======== DATASET

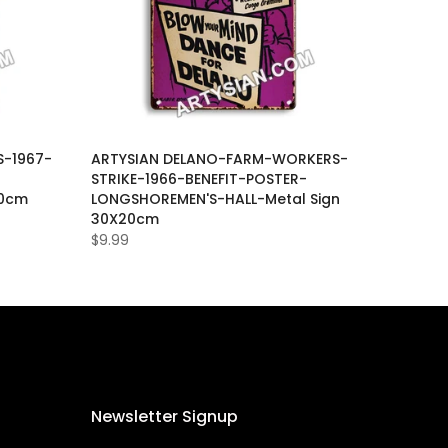
-1967-
ARTYSIAN DELANO-FARM-WORKERS-
-
STRIKE-1966-BENEFIT-POSTER-
20cm
LONGSHOREMEN'S-HALL-Metal Sign
30X20cm
$9.99
Newsletter Signup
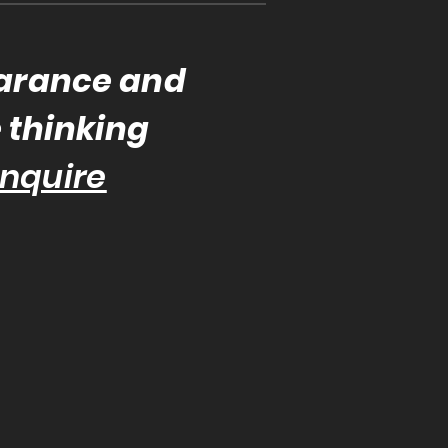
earance and
e thinking
nquire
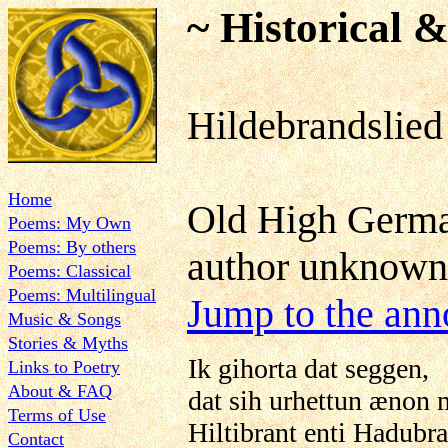
~ Historical &
Hildebrandslied
Home
Old High German
Poems: My Own
Poems: By others
author unknown
Poems: Classical
Poems: Multilingual
Jump to the ann
Music & Songs
Stories & Myths
Ik gihorta dat seggen,
Links to Poetry
About & FAQ
dat sih urhettun ænon 
Terms of Use
Hiltibrant enti Hadubra
Contact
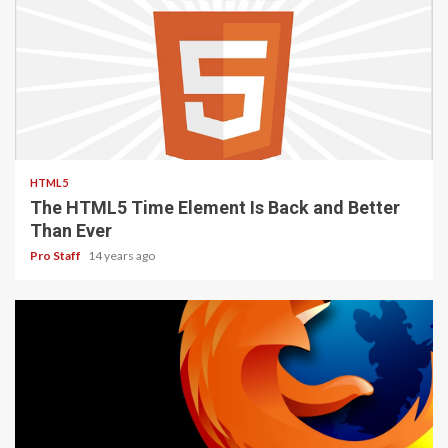
2 min read
HTML5
The HTML5 Time Element Is Back and Better
Than Ever
Pro Staff
14 years ago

================

= DESCRIPTION OF THE TASK =
In the records above, locate every line with the string "Poems" and copy it.

= RESPONSE TO THE TASK =
Poems: My Own
Poems: By others
Poems: Classical
Poems: Multilingual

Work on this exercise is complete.